Data extracted from a collection:
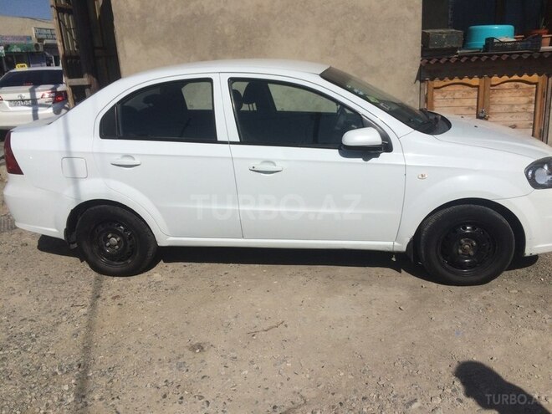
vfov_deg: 48.2
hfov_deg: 61.7
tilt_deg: -17.5
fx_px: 462
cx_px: 276
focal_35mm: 29
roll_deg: +4.2
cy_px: 207
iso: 40
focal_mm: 4.15
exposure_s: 1/8264
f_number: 2.2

**Work instructions**
Locate the line with "hfov_deg: 61.7" in the entries above; extract it and every line after it, verbatim.

**Result**
hfov_deg: 61.7
tilt_deg: -17.5
fx_px: 462
cx_px: 276
focal_35mm: 29
roll_deg: +4.2
cy_px: 207
iso: 40
focal_mm: 4.15
exposure_s: 1/8264
f_number: 2.2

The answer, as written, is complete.